Find the line that contains "X1868300D02*" in the entries below. Write out that line and all that follow it, unchanged and alone.

(Data under study)

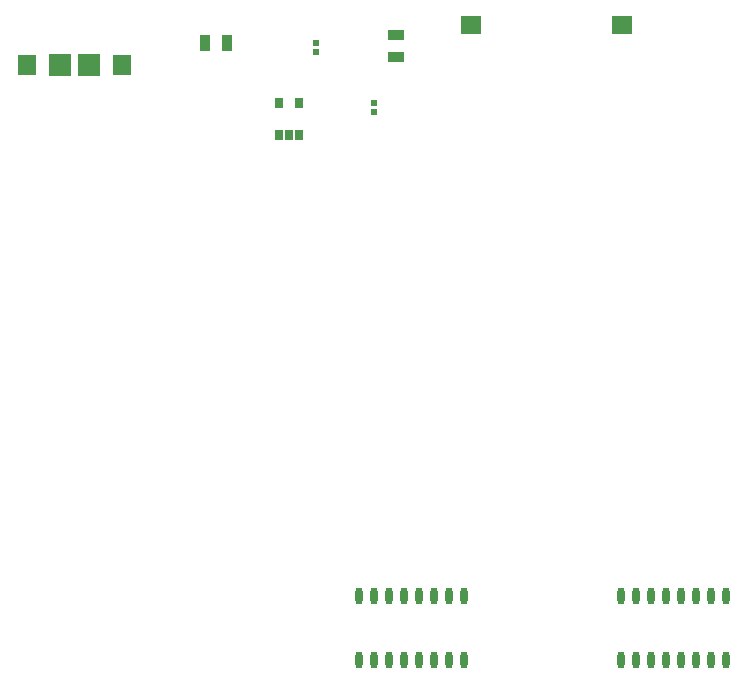
<source format=gtp>
G04*
G04 #@! TF.GenerationSoftware,Altium Limited,Altium Designer,20.0.2 (26)*
G04*
G04 Layer_Color=8421504*
%FSLAX44Y44*%
%MOMM*%
G71*
G01*
G75*
%ADD16O,0.6000X1.4500*%
%ADD17R,0.5200X0.5200*%
%ADD18R,0.6500X0.9500*%
%ADD19R,0.4725X0.4682*%
%ADD20R,0.0976X1.1000*%
%ADD21R,0.1230X1.1000*%
%ADD22R,1.7000X1.5000*%
%ADD23R,1.4000X0.9500*%
%ADD24R,1.9000X1.9000*%
%ADD25R,1.5968X1.6714*%
%ADD26R,0.0952X1.3500*%
%ADD27R,0.9500X1.4000*%
D16*
X2209800Y1271850D02*
D03*
X2197100D02*
D03*
X2184400D02*
D03*
X2171700D02*
D03*
X2159000D02*
D03*
X2146300D02*
D03*
X2133600D02*
D03*
X2120900D02*
D03*
X2209800Y1217350D02*
D03*
X2197100D02*
D03*
X2184400D02*
D03*
X2171700D02*
D03*
X2159000D02*
D03*
X2146300D02*
D03*
X2133600D02*
D03*
X2120900D02*
D03*
X2432050Y1271850D02*
D03*
X2419350D02*
D03*
X2406650D02*
D03*
X2393950D02*
D03*
X2381250D02*
D03*
X2368550D02*
D03*
X2355850D02*
D03*
X2343150D02*
D03*
X2432050Y1217350D02*
D03*
X2419350D02*
D03*
X2406650D02*
D03*
X2393950D02*
D03*
X2381250D02*
D03*
X2368550D02*
D03*
X2355850D02*
D03*
X2343150D02*
D03*
D17*
X2084450Y1731900D02*
D03*
Y1739900D02*
D03*
D18*
X2053100Y1661600D02*
D03*
X2061600D02*
D03*
X2070100D02*
D03*
Y1689100D02*
D03*
X2053100D02*
D03*
D19*
X2133600Y1681057D02*
D03*
Y1689100D02*
D03*
D20*
X2327150Y1715750D02*
D03*
X2322150D02*
D03*
X2317150D02*
D03*
X2312150D02*
D03*
X2307150D02*
D03*
X2302150D02*
D03*
X2297150D02*
D03*
X2292150D02*
D03*
X2287150D02*
D03*
X2257150D02*
D03*
X2252150D02*
D03*
X2247150D02*
D03*
X2242150D02*
D03*
X2237150D02*
D03*
X2232150D02*
D03*
D21*
X2282150D02*
D03*
X2277150D02*
D03*
X2272150D02*
D03*
X2267150D02*
D03*
X2262150D02*
D03*
D22*
X2343650Y1754750D02*
D03*
X2215650D02*
D03*
D23*
X2152650Y1746250D02*
D03*
Y1727750D02*
D03*
D24*
X1892300Y1720850D02*
D03*
X1868300D02*
D03*
D25*
X1920300D02*
D03*
X1840300D02*
D03*
D26*
X1893300Y1694100D02*
D03*
X1867300D02*
D03*
X1886800D02*
D03*
X1880300D02*
D03*
X1873800D02*
D03*
D27*
X1991000Y1739900D02*
D03*
X2009500D02*
D03*
M02*

</source>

(End Data under study)

### Exercise response
X1868300D02*
D03*
D25*
X1920300D02*
D03*
X1840300D02*
D03*
D26*
X1893300Y1694100D02*
D03*
X1867300D02*
D03*
X1886800D02*
D03*
X1880300D02*
D03*
X1873800D02*
D03*
D27*
X1991000Y1739900D02*
D03*
X2009500D02*
D03*
M02*

</source>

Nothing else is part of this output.